Since these connections have enormous credibility within your sector as well as with potential investors, it makes things easier for you when you’re setting up your business venture. By connecting with a broader community of like-minded individuals, you benefit from their expertise, wisdom and insights.
Entrepreneurs aren’t just innovators or mad scientists; they’re also leaders who run their organisations and manage their employees. As a result, they must understand the characteristics of a good boss and be wary of the traits of a terrible boss.
When you work for a good boss, you learn how to be a good leader, whereas when you work for a lousy boss, you learn how not to handle your employee communications.
Successful companies aren’t run by individuals, but by teams. Having a stellar team that shares your vision to build and scale a successful business is always beneficial. However, it’s difficult to understand how to build and manage highly productive teams if you have never been a part of any team in an organisation before.
Bill Gates reasons that if entrepreneurs want to go fast in business, then they can go alone, but if they wanted to go far and build a sustainable business, then they must go together with their teams. Similarly, Steve Jobs believed that great things in business were never accomplished by one person, but by teams.
As an entrepreneur, you should have the ability to recognise the right skills and attitude needed to choose members for your teams and motivate them to achieve business goals.
Working for someone else while developing your business idea can get hard. You might wonder if it’s all worth it, especially with rags to riches stories of entrepreneurs almost going bankrupt, or building their empires all by themselves. While it sounds incredible, it is not the complete picture.

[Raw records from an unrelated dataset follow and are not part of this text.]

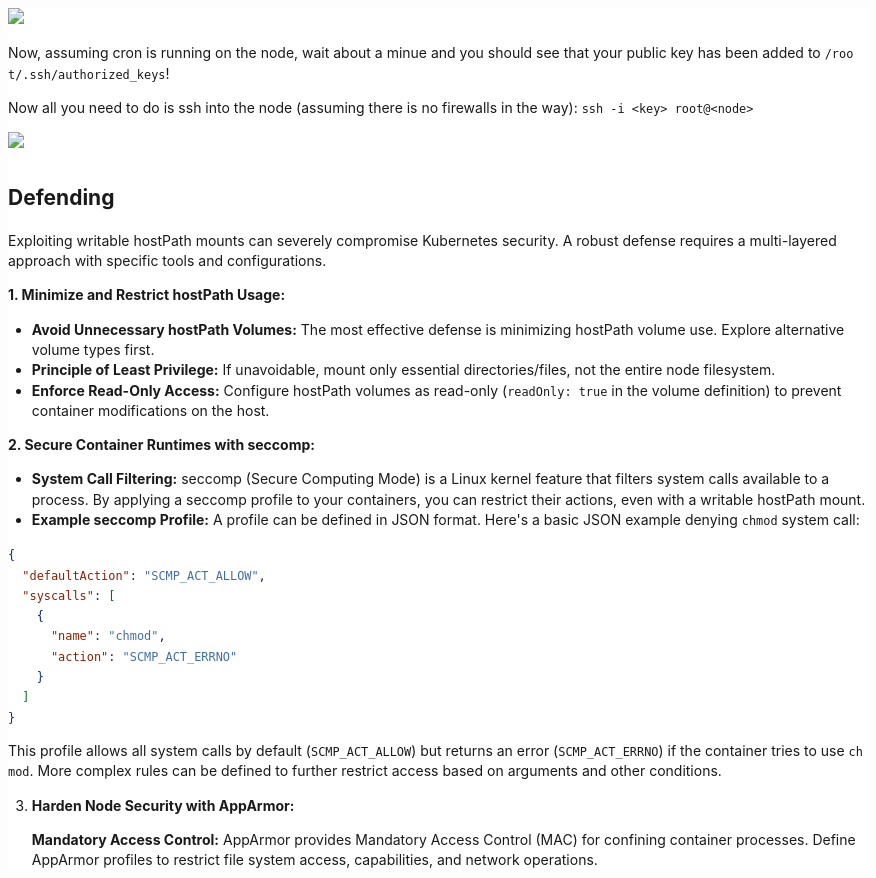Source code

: ![](../images/Pasted%20image%2020240331195709.png)

Now, assuming cron is running on the node, wait about a minue and you should see that your public key has been added to `/root/.ssh/authorized_keys`!

Now all you need to do is ssh into the node (assuming there is no firewalls in the way): `ssh -i <key> root@<node>`

![](../images/Pasted%20image%2020240331195726.png)

## Defending

Exploiting writable hostPath mounts can severely compromise Kubernetes security.  A robust defense requires a multi-layered approach with specific tools and configurations.

**1. Minimize and Restrict hostPath Usage:**

- **Avoid Unnecessary hostPath Volumes:** The most effective defense is minimizing hostPath volume use. Explore alternative volume types first.
- **Principle of Least Privilege:** If unavoidable, mount only essential directories/files, not the entire node filesystem.
- **Enforce Read-Only Access:** Configure hostPath volumes as read-only (`readOnly: true` in the volume definition) to prevent container modifications on the host.

**2.  Secure Container Runtimes with seccomp:**

- **System Call Filtering:** seccomp (Secure Computing Mode) is a Linux kernel feature that filters system calls available to a process. By applying a seccomp profile to your containers, you can restrict their actions, even with a writable hostPath mount.
- **Example seccomp Profile:** A profile can be defined in JSON format. Here's a basic JSON example denying `chmod` system call:

```json
{
  "defaultAction": "SCMP_ACT_ALLOW",
  "syscalls": [
    {
      "name": "chmod",
      "action": "SCMP_ACT_ERRNO"
    }
  ]
}

```

This profile allows all system calls by default (`SCMP_ACT_ALLOW`) but returns an error (`SCMP_ACT_ERRNO`) if the container tries to use `chmod`. More complex rules can be defined to further restrict access based on arguments and other conditions.

3. **Harden Node Security with AppArmor:**

    **Mandatory Access Control:** AppArmor provides Mandatory Access Control (MAC) for confining container processes. Define AppArmor profiles to restrict file system access, capabilities, and network operations.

Dig deeper and you’ll find years spent building networks, fostering teams and understanding business and organisational management. Working for someone else increases your credibility as a professional, hones your abilities, and helps you understand how to build and sustain a business. It also teaches you how to be a great leader and provides you with cash cushion that you can rely on when you finally decide to start building your startup.